The day before yesterday I had dinner with a group of friends, among them a person who I consult often for advice. It is rare that we meet, so towards the end of the evening I took the opportunity of asking him how I should navigate one of my challenges around funding. I was pushed into a corner with really tough questions at 10pm at night; it was an intense conversation to say the least. In spite of the discomfort that was experienced at the time, I left that conversation in a better headspace. I did not receive all of the answers I was looking for, but he gave me a tangible suggestion on what my next step should be. One that I'm already acting on.
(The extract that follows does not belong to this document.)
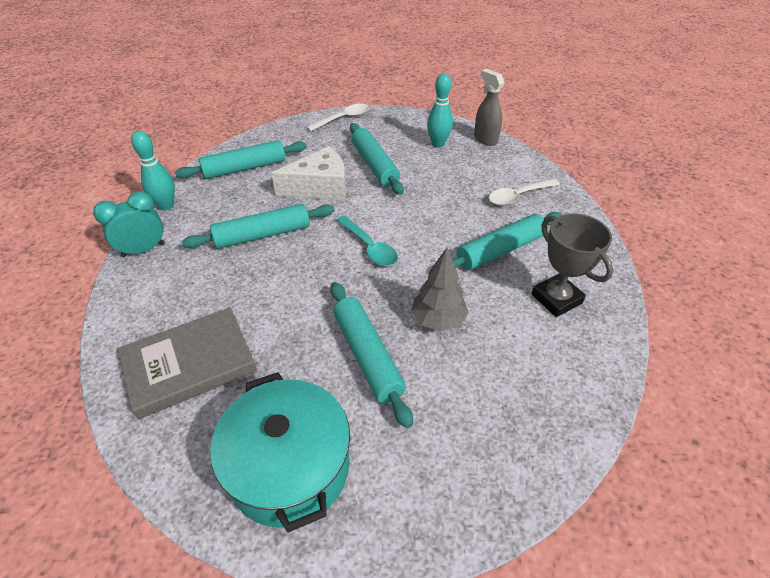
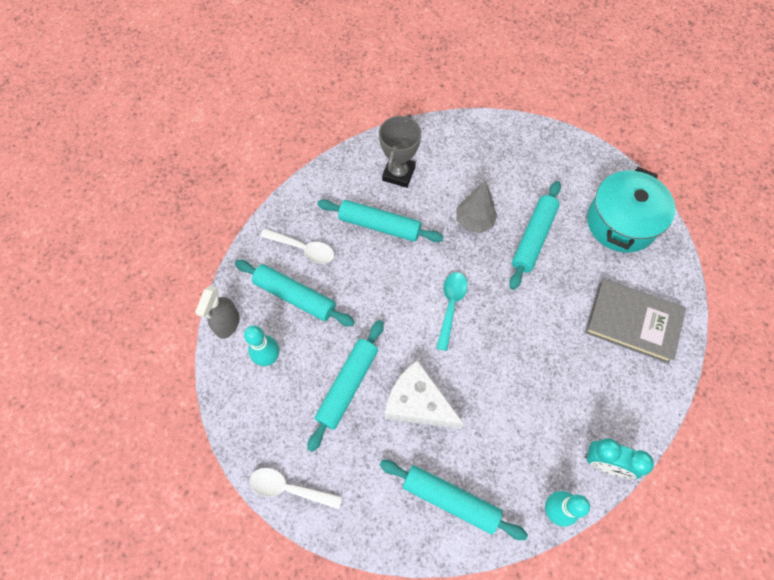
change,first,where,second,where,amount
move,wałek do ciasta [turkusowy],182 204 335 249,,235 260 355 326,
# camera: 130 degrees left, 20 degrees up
Yesterday as part of a mandatory check-in for the incubator that SoJo works out of, I was required to give an update on our current status. These check-ins are used to set goals, and act as accountability mechanisms to share updates on progress towards achieving those goals. They are also an opportunity for my peers (other entrepreneurs) and management to weigh in and provide advice. I was asked to talk about my challenges. Sharing your problems is not easy. Over vulnerability is the pain that comes with re-opening the wounds and reminding yourself of everything on your plate. At the table were 4 members of the management team who also act as advisors to all of the entrepreneurs in this incubator and only one other entrepreneur. I started the meeting excited, hoping for some breakthrough answers. Objectively speaking, I got very little tangible and concrete value out of that meeting. I did not walk away with a single thing that I can act on. I became more frustrated over the course of the meeting, and its clear to everyone that saw me shortly after that I was upset. I shut down my computer shortly after and went home early. It has been an exhausting couple of weeks and after pouring it all out on the table (for the third time in one week), the last thing I wanted to hear is keep fighting the good fight (which is the best feedback I received). It felt like salt got rubbed into those wounds that I've been trying so hard avoid blood from gushing out (pardon the graphic analogy).
Out of the three examples from above, I did not start either of the first two conversations with expectations. I did have a great deal of expectations from yesterday's meeting (given the nature of the meeting) and judging from my emotional barometer: I was disappointed.
- You can't expect anyone to give you a silver bullet answer to your problems. Best is to enter every conversation without any expectations.
- Letting it all out doesn't always make you feel better. Use your discretion and open those wounds as far as you want to.